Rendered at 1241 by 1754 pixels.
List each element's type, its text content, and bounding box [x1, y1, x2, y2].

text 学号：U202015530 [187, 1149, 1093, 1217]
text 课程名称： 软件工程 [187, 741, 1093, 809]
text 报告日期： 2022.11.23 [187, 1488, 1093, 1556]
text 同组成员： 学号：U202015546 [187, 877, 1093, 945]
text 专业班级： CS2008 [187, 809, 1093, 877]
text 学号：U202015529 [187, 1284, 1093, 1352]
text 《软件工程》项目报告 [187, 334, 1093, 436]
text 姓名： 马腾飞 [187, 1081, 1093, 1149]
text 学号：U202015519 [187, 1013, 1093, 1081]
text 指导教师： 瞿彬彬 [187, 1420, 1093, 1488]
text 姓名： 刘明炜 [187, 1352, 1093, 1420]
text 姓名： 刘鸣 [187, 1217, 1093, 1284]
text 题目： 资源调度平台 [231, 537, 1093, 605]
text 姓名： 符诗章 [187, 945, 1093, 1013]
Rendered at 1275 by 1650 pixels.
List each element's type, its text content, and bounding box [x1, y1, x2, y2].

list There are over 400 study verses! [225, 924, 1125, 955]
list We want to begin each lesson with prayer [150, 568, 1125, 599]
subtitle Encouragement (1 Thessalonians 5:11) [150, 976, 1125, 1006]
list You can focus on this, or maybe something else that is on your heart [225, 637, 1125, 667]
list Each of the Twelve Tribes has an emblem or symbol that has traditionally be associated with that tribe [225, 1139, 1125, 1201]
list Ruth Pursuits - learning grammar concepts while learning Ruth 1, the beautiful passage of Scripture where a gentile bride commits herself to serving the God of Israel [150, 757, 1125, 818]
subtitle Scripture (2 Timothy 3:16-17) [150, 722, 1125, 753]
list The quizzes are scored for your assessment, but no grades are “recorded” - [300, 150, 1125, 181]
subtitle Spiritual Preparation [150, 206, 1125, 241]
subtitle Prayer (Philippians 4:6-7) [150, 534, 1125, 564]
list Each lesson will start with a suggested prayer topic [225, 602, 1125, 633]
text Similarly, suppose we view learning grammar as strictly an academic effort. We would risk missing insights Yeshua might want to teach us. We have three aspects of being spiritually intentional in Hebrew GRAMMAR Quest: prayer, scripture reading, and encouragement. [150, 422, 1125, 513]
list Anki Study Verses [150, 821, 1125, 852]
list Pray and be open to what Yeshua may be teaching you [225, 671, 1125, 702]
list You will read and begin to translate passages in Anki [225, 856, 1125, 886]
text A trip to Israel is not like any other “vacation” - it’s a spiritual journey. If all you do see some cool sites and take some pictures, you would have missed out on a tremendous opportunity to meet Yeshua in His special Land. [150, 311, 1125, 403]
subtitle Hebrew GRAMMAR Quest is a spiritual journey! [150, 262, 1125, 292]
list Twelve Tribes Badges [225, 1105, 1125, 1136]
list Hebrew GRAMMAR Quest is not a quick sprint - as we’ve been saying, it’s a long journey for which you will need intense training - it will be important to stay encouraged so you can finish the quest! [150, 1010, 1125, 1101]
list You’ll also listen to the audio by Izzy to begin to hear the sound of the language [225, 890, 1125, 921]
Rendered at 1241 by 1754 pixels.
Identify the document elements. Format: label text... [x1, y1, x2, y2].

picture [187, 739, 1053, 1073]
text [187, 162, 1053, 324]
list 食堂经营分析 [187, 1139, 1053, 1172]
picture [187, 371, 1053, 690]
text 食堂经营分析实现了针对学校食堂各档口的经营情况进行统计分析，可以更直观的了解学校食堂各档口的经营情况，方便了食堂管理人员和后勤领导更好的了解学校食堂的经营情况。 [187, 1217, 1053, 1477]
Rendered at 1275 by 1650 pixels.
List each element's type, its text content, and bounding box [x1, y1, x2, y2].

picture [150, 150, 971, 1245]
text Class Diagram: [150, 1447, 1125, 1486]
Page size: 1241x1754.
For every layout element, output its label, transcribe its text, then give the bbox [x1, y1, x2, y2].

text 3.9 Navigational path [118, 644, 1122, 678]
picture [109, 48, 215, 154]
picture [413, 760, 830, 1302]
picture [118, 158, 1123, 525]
■ ■ ■ ■ ■ ■ ■
### [How to complete this task]
The response has to give back every record verbatim.

### [Task result]
Rendered at 1241 by 1754 pixels.
List each element's type, its text content, and bounding box [x1, y1, x2, y2].

text 学号：U202015530 [187, 1149, 1093, 1217]
text 课程名称： 软件工程 [187, 741, 1093, 809]
text 报告日期： 2022.11.23 [187, 1488, 1093, 1556]
text 同组成员： 学号：U202015546 [187, 877, 1093, 945]
text 专业班级： CS2008 [187, 809, 1093, 877]
text 学号：U202015529 [187, 1284, 1093, 1352]
text 《软件工程》项目报告 [187, 334, 1093, 436]
text 姓名： 马腾飞 [187, 1081, 1093, 1149]
text 学号：U202015519 [187, 1013, 1093, 1081]
text 指导教师： 瞿彬彬 [187, 1420, 1093, 1488]
text 姓名： 刘明炜 [187, 1352, 1093, 1420]
text 姓名： 刘鸣 [187, 1217, 1093, 1284]
text 题目： 资源调度平台 [231, 537, 1093, 605]
text 姓名： 符诗章 [187, 945, 1093, 1013]
Rendered at 1275 by 1650 pixels.
List each element's type, its text content, and bounding box [x1, y1, x2, y2].

list There are over 400 study verses! [225, 924, 1125, 955]
list We want to begin each lesson with prayer [150, 568, 1125, 599]
subtitle Encouragement (1 Thessalonians 5:11) [150, 976, 1125, 1006]
list You can focus on this, or maybe something else that is on your heart [225, 637, 1125, 667]
list Each of the Twelve Tribes has an emblem or symbol that has traditionally be associated with that tribe [225, 1139, 1125, 1201]
list Ruth Pursuits - learning grammar concepts while learning Ruth 1, the beautiful passage of Scripture where a gentile bride commits herself to serving the God of Israel [150, 757, 1125, 818]
subtitle Scripture (2 Timothy 3:16-17) [150, 722, 1125, 753]
list The quizzes are scored for your assessment, but no grades are “recorded” - [300, 150, 1125, 181]
subtitle Spiritual Preparation [150, 206, 1125, 241]
subtitle Prayer (Philippians 4:6-7) [150, 534, 1125, 564]
list Each lesson will start with a suggested prayer topic [225, 602, 1125, 633]
text Similarly, suppose we view learning grammar as strictly an academic effort. We would risk missing insights Yeshua might want to teach us. We have three aspects of being spiritually intentional in Hebrew GRAMMAR Quest: prayer, scripture reading, and encouragement. [150, 422, 1125, 513]
list Anki Study Verses [150, 821, 1125, 852]
list Pray and be open to what Yeshua may be teaching you [225, 671, 1125, 702]
list You will read and begin to translate passages in Anki [225, 856, 1125, 886]
text A trip to Israel is not like any other “vacation” - it’s a spiritual journey. If all you do see some cool sites and take some pictures, you would have missed out on a tremendous opportunity to meet Yeshua in His special Land. [150, 311, 1125, 403]
subtitle Hebrew GRAMMAR Quest is a spiritual journey! [150, 262, 1125, 292]
list Twelve Tribes Badges [225, 1105, 1125, 1136]
list Hebrew GRAMMAR Quest is not a quick sprint - as we’ve been saying, it’s a long journey for which you will need intense training - it will be important to stay encouraged so you can finish the quest! [150, 1010, 1125, 1101]
list You’ll also listen to the audio by Izzy to begin to hear the sound of the language [225, 890, 1125, 921]
Rendered at 1241 by 1754 pixels.
Identify the document elements. Format: label text... [x1, y1, x2, y2].

picture [187, 739, 1053, 1073]
text [187, 162, 1053, 324]
list 食堂经营分析 [187, 1139, 1053, 1172]
picture [187, 371, 1053, 690]
text 食堂经营分析实现了针对学校食堂各档口的经营情况进行统计分析，可以更直观的了解学校食堂各档口的经营情况，方便了食堂管理人员和后勤领导更好的了解学校食堂的经营情况。 [187, 1217, 1053, 1477]
Rendered at 1275 by 1650 pixels.
List each element's type, its text content, and bounding box [x1, y1, x2, y2].

picture [150, 150, 971, 1245]
text Class Diagram: [150, 1447, 1125, 1486]
Page size: 1241x1754.
For every layout element, output its label, transcribe its text, then give the bbox [x1, y1, x2, y2].

text 3.9 Navigational path [118, 644, 1122, 678]
picture [109, 48, 215, 154]
picture [413, 760, 830, 1302]
picture [118, 158, 1123, 525]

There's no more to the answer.